Trecho de origem
"""

Abaixo fazemos uma experiência com apenas 2 features contínuas e uma feature categórrica com dois valores possíveis .
receita_arvore_decisao_demo <- recipe(
i_liked_partner ~
i_found_partner__attractive +
sex +
my_age,
data = dado_treino
)
arvore_decisao_mod <-
decision_tree(
tree_depth = 4,
min_n = 1,
cost_complexity = 0
) %>%
set_engine("rpart") %>%
set_mode("classification")
wf_arvore_decisao_demo <- workflow() %>%
add_recipe(receita_arvore_decisao_demo) %>%
add_model(arvore_decisao_mod)
fit_ad_demo <-
wf_arvore_decisao_demo %>%
fit(
data = dado_treino
)O algoritmo cira uma árvore de decisão como essa.
Ele escolhe, portanto, a ordem e os valores dos atributos que fatiarão a população. Seguindo a árvore até suas folhas, que são os nós sem filhos, podemos determinar a saída prevista de cada valor do vetor x.
Temos um espaço formado por duas features contínuas e uma feature categórica com duas categorias, podemos pensar este espaço como dois planos.
O algoritmo da árvore de decisão escolhe qual feature divide cada plano em duas partes mais puras no sentido da classificação (com mais pontos com a mesma categoria).

"""

Listagem fornecida
"""

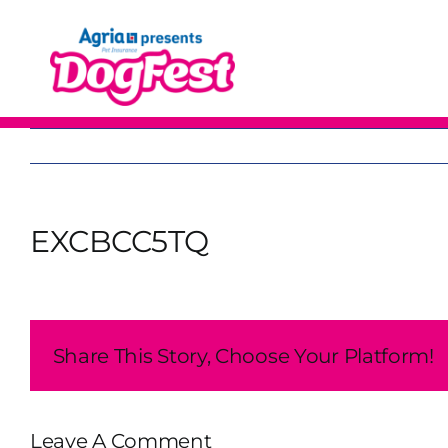
Skip
to
content
EXCBCC5TQ
Share This Story, Choose Your Platform!
Leave A Comment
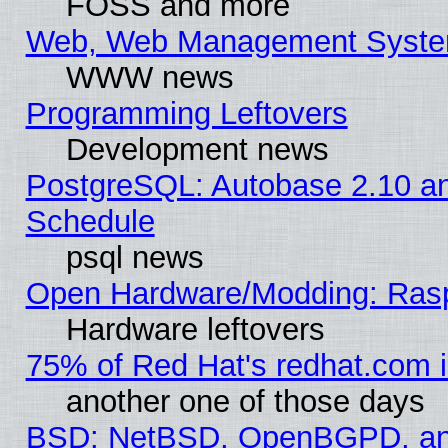
FOSS and more
Web, Web Management Syste
WWW news
Programming Leftovers
Development news
PostgreSQL: Autobase 2.10 a
Schedule
psql news
Open Hardware/Modding: Rasp
Hardware leftovers
75% of Red Hat's redhat.com 
another one of those days
BSD: NetBSD, OpenBGPD, a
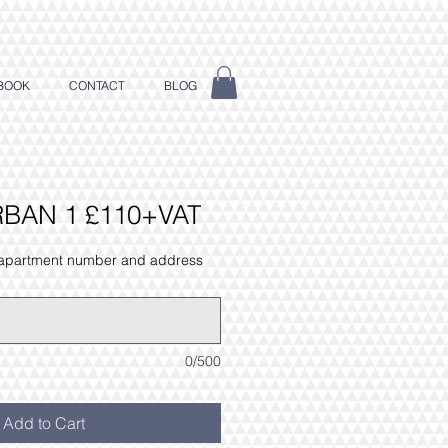
BOOK
CONTACT
BLOG
RBAN 1 £110+VAT
 apartment number and address
0/500
Add to Cart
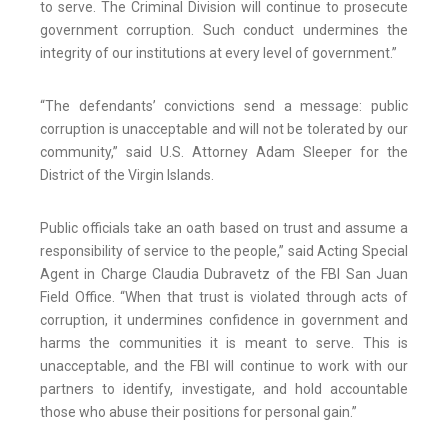
to serve. The Criminal Division will continue to prosecute
government corruption. Such conduct undermines the
integrity of our institutions at every level of government.”
“The defendants’ convictions send a message: public
corruption is unacceptable and will not be tolerated by our
community,” said U.S. Attorney Adam Sleeper for the
District of the Virgin Islands.
Public officials take an oath based on trust and assume a
responsibility of service to the people,” said Acting Special
Agent in Charge Claudia Dubravetz of the FBI San Juan
Field Office. “When that trust is violated through acts of
corruption, it undermines confidence in government and
harms the communities it is meant to serve. This is
unacceptable, and the FBI will continue to work with our
partners to identify, investigate, and hold accountable
those who abuse their positions for personal gain.”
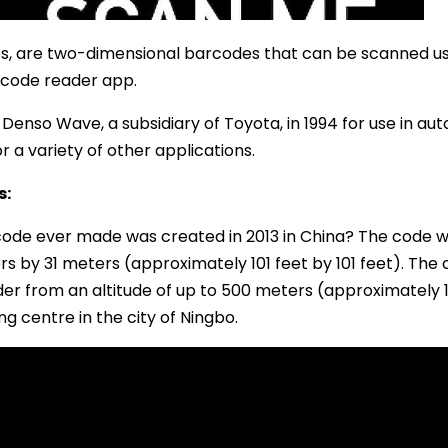
s, are two-dimensional barcodes that can be scanned us
 code reader app.
Denso Wave, a subsidiary of Toyota, in 1994 for use in a
 a variety of other applications.
s:
code ever made was created in 2013 in China? The code was
s by 31 meters (approximately 101 feet by 101 feet). The
r from an altitude of up to 500 meters (approximately 1
 centre in the city of Ningbo.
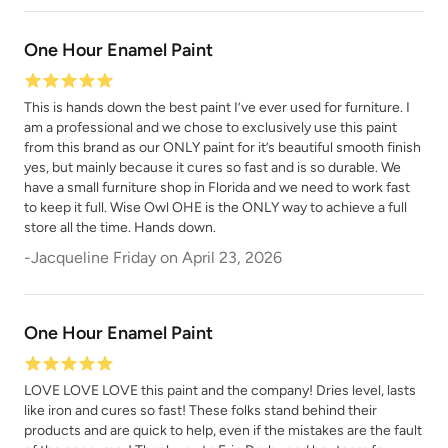
One Hour Enamel Paint
Republic Red
River Rock
This is hands down the best paint I’ve ever used for furniture. I
am a professional and we chose to exclusively use this paint
from this brand as our ONLY paint for it’s beautiful smooth finish
yes, but mainly because it cures so fast and is so durable. We
have a small furniture shop in Florida and we need to work fast
to keep it full. Wise Owl OHE is the ONLY way to achieve a full
Rocksteady
store all the time. Hands down.
Rosewood
-
Jacqueline Friday
on
April 23, 2026
One Hour Enamel Paint
LOVE LOVE LOVE this paint and the company! Dries level, lasts
Safari Jacket
Sea Salt
like iron and cures so fast! These folks stand behind their
products and are quick to help, even if the mistakes are the fault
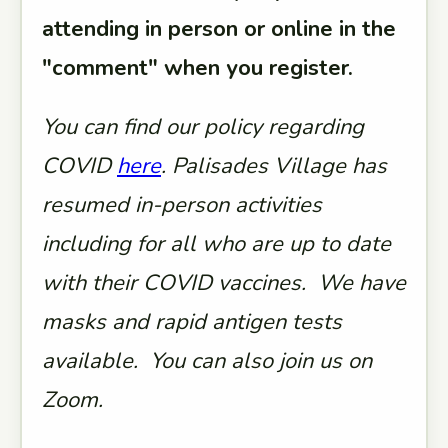
attending in person or online in the
"comment" when you register.
You can find our policy regarding
COVID
here
. Palisades Village has
resumed in-person activities
including for all who are up to date
with their COVID vaccines. We have
masks and rapid antigen tests
available. You can also join us on
Zoom.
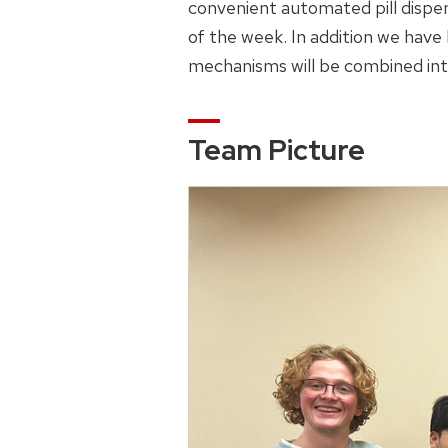
convenient automated pill dispen
of the week. In addition we have
mechanisms will be combined into
Team Picture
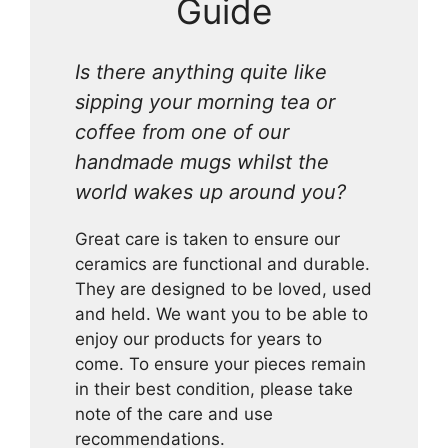
Guide
Is there anything quite like
sipping your morning tea or
coffee from one of our
handmade mugs whilst the
world wakes up around you?
Great care is taken to ensure our
ceramics are functional and durable.
They are designed to be loved, used
and held. We want you to be able to
enjoy our products for years to
come. To ensure your pieces remain
in their best condition, please take
note of the care and use
recommendations.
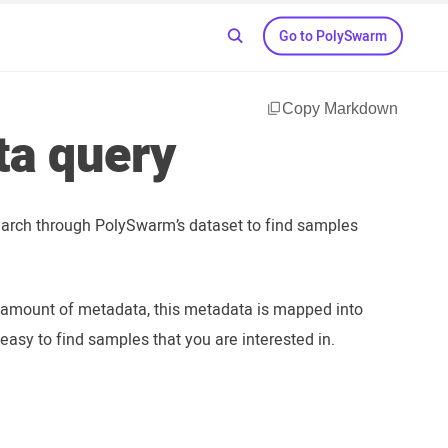
Go to PolySwarm
Copy Markdown
ta query
earch through PolySwarm’s dataset to find samples
 amount of metadata, this metadata is mapped into
easy to find samples that you are interested in.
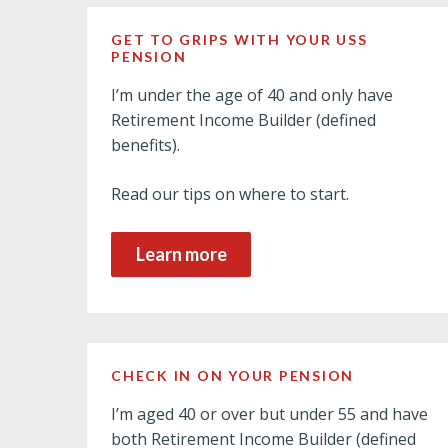
GET TO GRIPS WITH YOUR USS
PENSION
I’m under the age of 40 and only have
Retirement Income Builder (defined
benefits).
Read our tips on where to start.
Learn more
CHECK IN ON YOUR PENSION
I’m aged 40 or over but under 55 and have
both Retirement Income Builder (defined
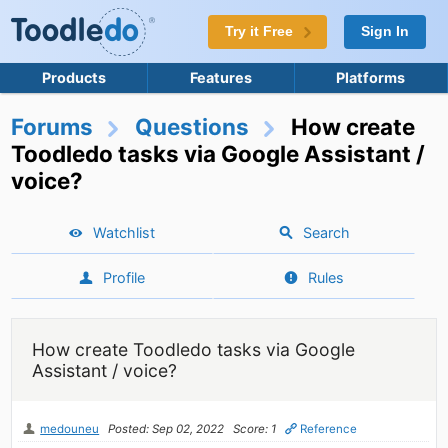
Try it Free
Sign In
Products
Features
Platforms
Forums
Questions
How create
Toodledo tasks via Google Assistant /
voice?
Watchlist
Search
Profile
Rules
How create Toodledo tasks via Google
Assistant / voice?
medouneu
Posted: Sep 02, 2022
Score: 1
Reference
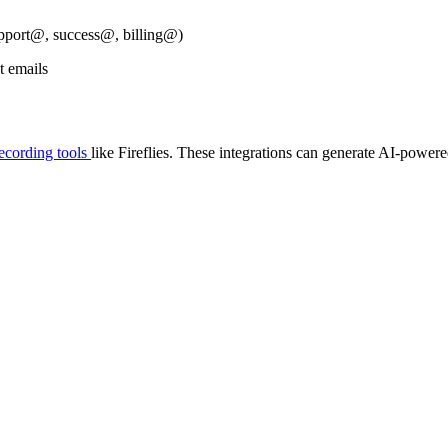
upport@, success@, billing@)
t emails
recording tools
like Fireflies. These integrations can generate AI-powere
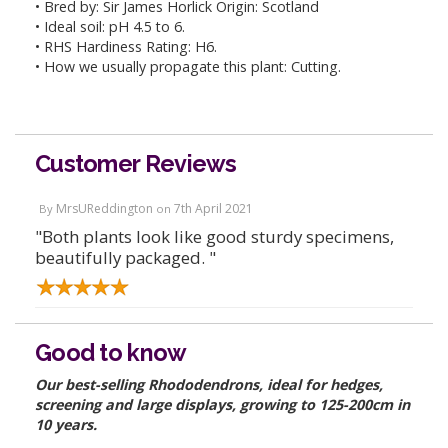
• Bred by: Sir James Horlick Origin: Scotland
• Ideal soil: pH 4.5 to 6.
• RHS Hardiness Rating: H6.
• How we usually propagate this plant: Cutting.
Customer Reviews
MrsUReddington
7th April 2021
By
on
"Both plants look like good sturdy specimens,
beautifully packaged. "
Good to know
Our best-selling Rhododendrons, ideal for hedges,
screening and large displays, growing to 125-200cm in
10 years.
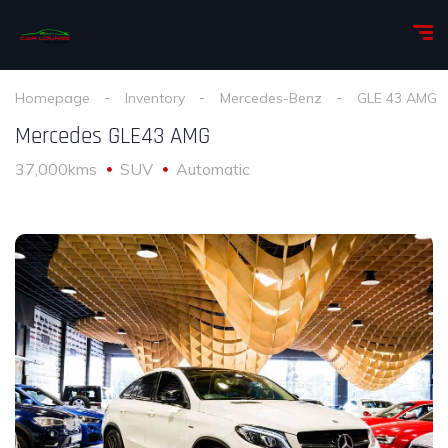
Homepage
Inventory
Mercedes-Benz
GLE 43 AMG
Mercedes GLE43 AMG
37,000kms
SUV
Automatic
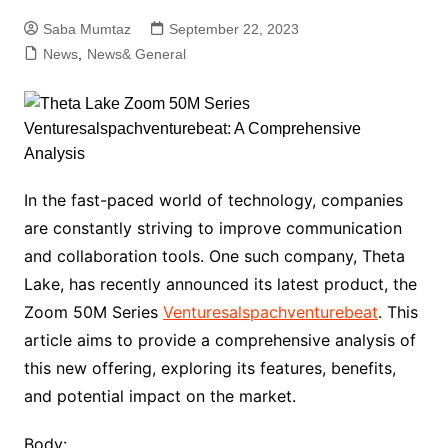
Saba Mumtaz
September 22, 2023
News
,
News& General
In the fast-paced world of technology, companies
are constantly striving to improve communication
and collaboration tools. One such company, Theta
Lake, has recently announced its latest product, the
Zoom 50M Series
Venturesalspachventurebeat
. This
article aims to provide a comprehensive analysis of
this new offering, exploring its features, benefits,
and potential impact on the market.
Body:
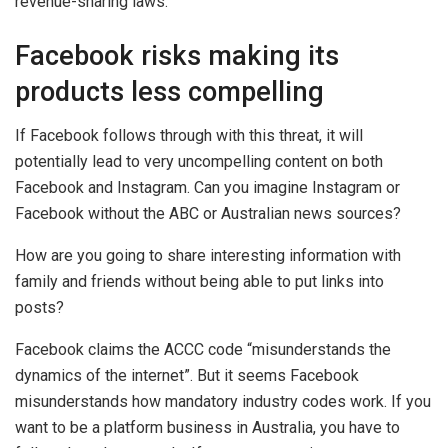
revenue-sharing laws.
Facebook risks making its
products less compelling
If Facebook follows through with this threat, it will
potentially lead to very uncompelling content on both
Facebook and Instagram. Can you imagine Instagram or
Facebook without the ABC or Australian news sources?
How are you going to share interesting information with
family and friends without being able to put links into
posts?
Facebook claims the ACCC code “misunderstands the
dynamics of the internet”. But it seems Facebook
misunderstands how mandatory industry codes work. If you
want to be a platform business in Australia, you have to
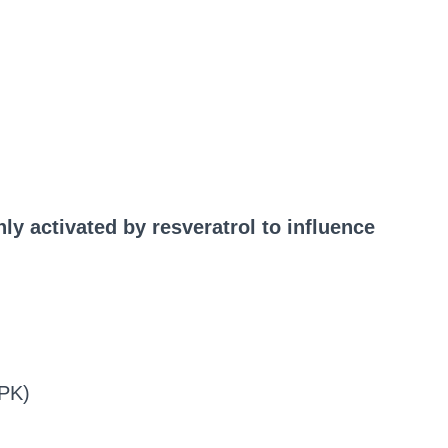
y activated by resveratrol to influence
MPK)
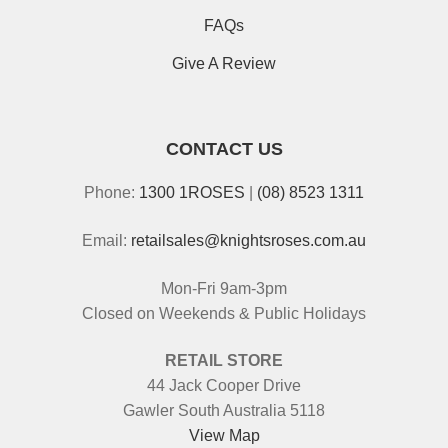
FAQs
Give A Review
CONTACT US
Phone:
1300 1ROSES
|
(08) 8523 1311
Email:
retailsales@knightsroses.com.au
Mon-Fri 9am-3pm
Closed on Weekends & Public Holidays
RETAIL STORE
44 Jack Cooper Drive
Gawler South Australia 5118
View Map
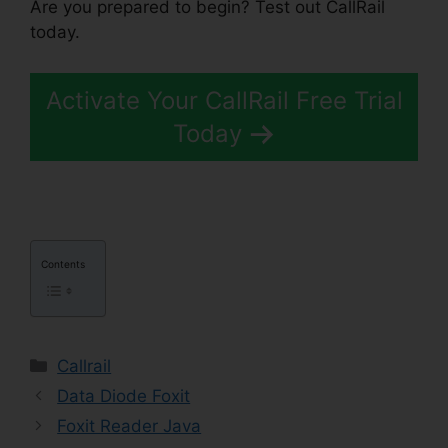
Are you prepared to begin? Test out CallRail
today.
Activate Your CallRail Free Trial
Today
Contents
Categories
Callrail
Data Diode Foxit
Foxit Reader Java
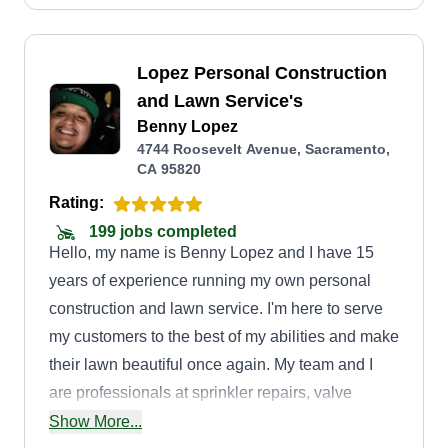
Lopez Personal Construction
and Lawn Service's
Benny Lopez
4744 Roosevelt Avenue, Sacramento,
CA 95820
Rating:
199 jobs completed
Hello, my name is Benny Lopez and I have 15
years of experience running my own personal
construction and lawn service. I'm here to serve
my customers to the best of my abilities and make
their lawn beautiful once again. My team and I
are professionals at sprinkler repairs, valve
repairs, setting irrigation clocks, drip lines, drains,
Show More...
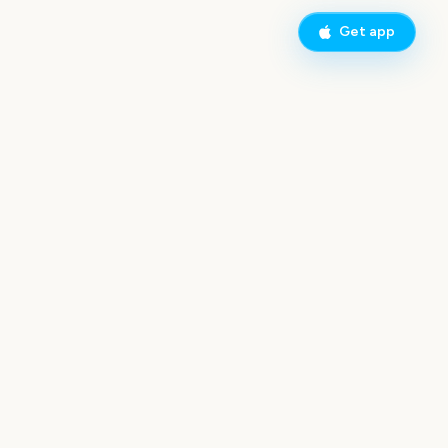
Get app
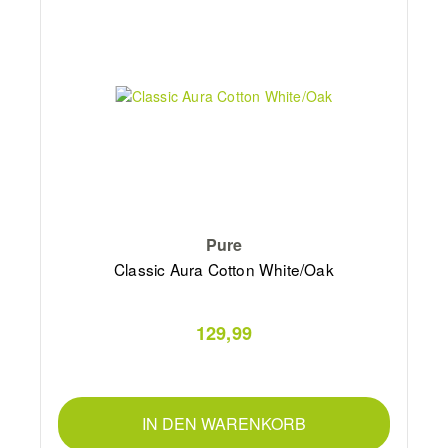
Pure
Classic Aura Cotton White/Oak
129,99
IN DEN WARENKORB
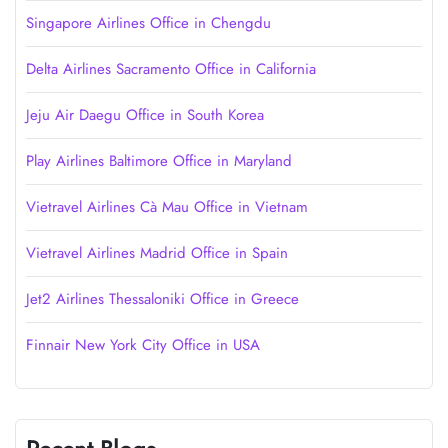
Singapore Airlines Office in Chengdu
Delta Airlines Sacramento Office in California
Jeju Air Daegu Office in South Korea
Play Airlines Baltimore Office in Maryland
Vietravel Airlines Cà Mau Office in Vietnam
Vietravel Airlines Madrid Office in Spain
Jet2 Airlines Thessaloniki Office in Greece
Finnair New York City Office in USA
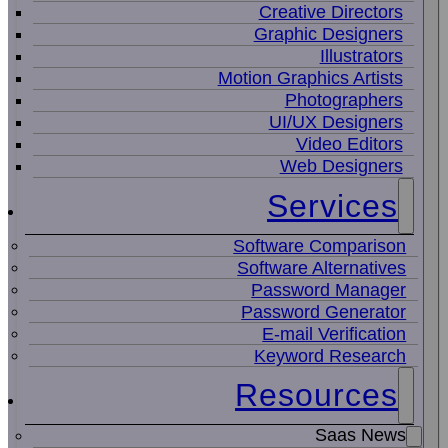
Creative Directors
Graphic Designers
Illustrators
Motion Graphics Artists
Photographers
UI/UX Designers
Video Editors
Web Designers
Services
Software Comparison
Software Alternatives
Password Manager
Password Generator
E-mail Verification
Keyword Research
Resources
Saas News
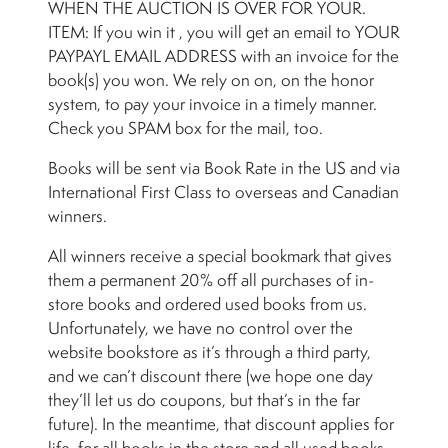
WHEN THE AUCTION IS OVER FOR YOUR.
ITEM: If you win it , you will get an email to YOUR
PAYPAYL EMAIL ADDRESS with an invoice for the
book(s) you won. We rely on on, on the honor
system, to pay your invoice in a timely manner.
Check you SPAM box for the mail, too.
Books will be sent via Book Rate in the US and via
International First Class to overseas and Canadian
winners.
All winners receive a special bookmark that gives
them a permanent 20% off all purchases of in-
store books and ordered used books from us.
Unfortunately, we have no control over the
website bookstore as it’s through a third party,
and we can’t discount there (we hope one day
they’ll let us do coupons, but that’s in the far
future). In the meantime, that discount applies for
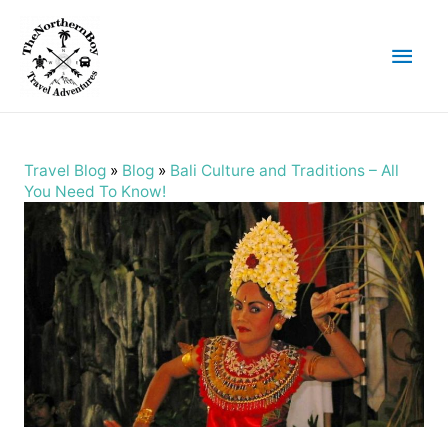
Main
Men
Travel Blog
»
Blog
»
Bali Culture and Traditions – All
You Need To Know!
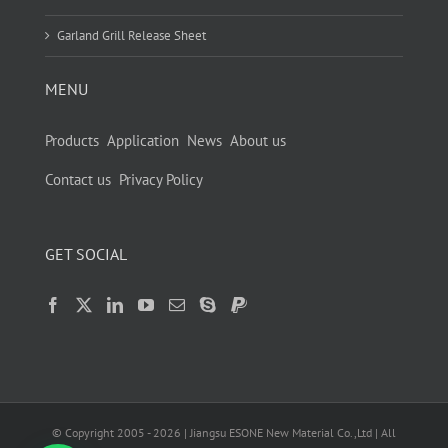
Garland Grill Release Sheet
MENU
Products
Application
News
About us
Contact us
Privacy Policy
GET SOCIAL
© Copyright 2005 -
2026
| Jiangsu ESONE New Material Co.,Ltd | All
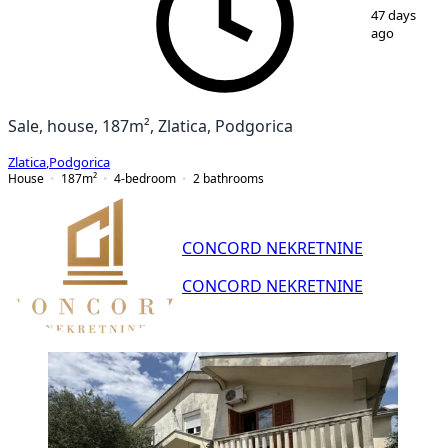
1
/
13
47 days
ago
Sale, house, 187m², Zlatica, Podgorica
Zlatica
,
Podgorica
House
187
m²
4-bedroom
2
bathrooms
CONCORD NEKRETNINE
CONCORD NEKRETNINE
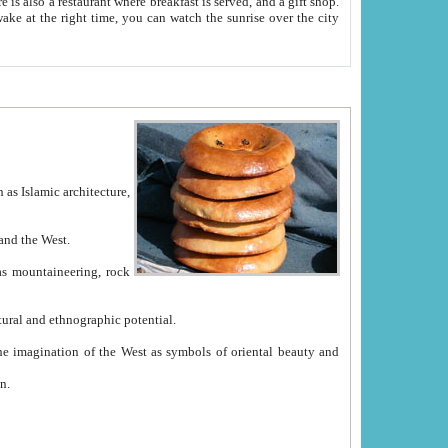
e between China and the West.
ekistan with great historical cultural and ethnographic potential.
ation.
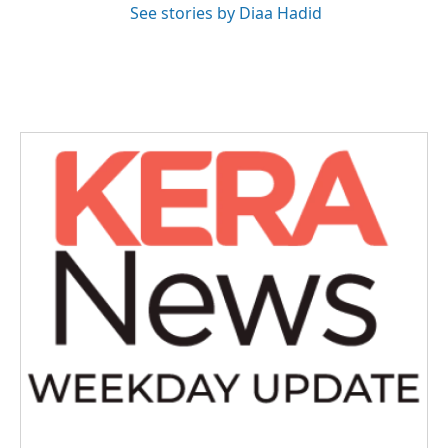
See stories by Diaa Hadid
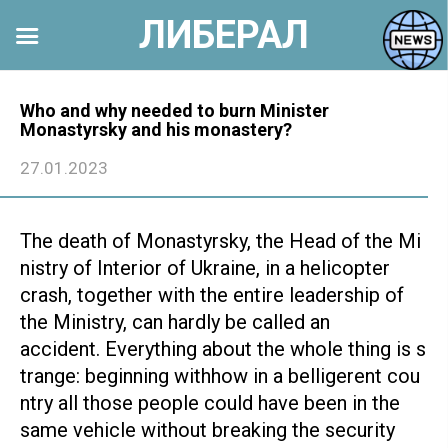
ЛИБЕРАЛ
Перейти
к
Who and why needed to burn Minister
Monastyrsky and his monastery?
контенту
27.01.2023
The death of Monastyrsky, the Head of the Mi
nistry of Interior of Ukraine, in a helicopter
crash, together with the entire leadership of
the Ministry, can hardly be called an
accident. Everything about the whole thing is s
trange: beginning withhow in a belligerent cou
ntry all those people could have been in the
same vehicle without breaking the security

"""

Tarefa proposta 1
Devolva, sem nenhuma alteração, todo o trecho sobre árvores de decisão desde "O algoritmo da" até "a mesma categoria).".
Tarefa proposta 2
Segundo o trecho sobre árvores de decisão, por que o espaço do experimento pode ser pensado como dois planos?

Resposta da tarefa 1
O algoritmo da árvore de decisão escolhe qual feature divide cada plano em duas partes mais puras no sentido da classificação (com mais pontos com a mesma categoria).

Resposta da tarefa 2
Porque o espaço é formado por duas features contínuas e uma feature categórica com apenas duas categorias.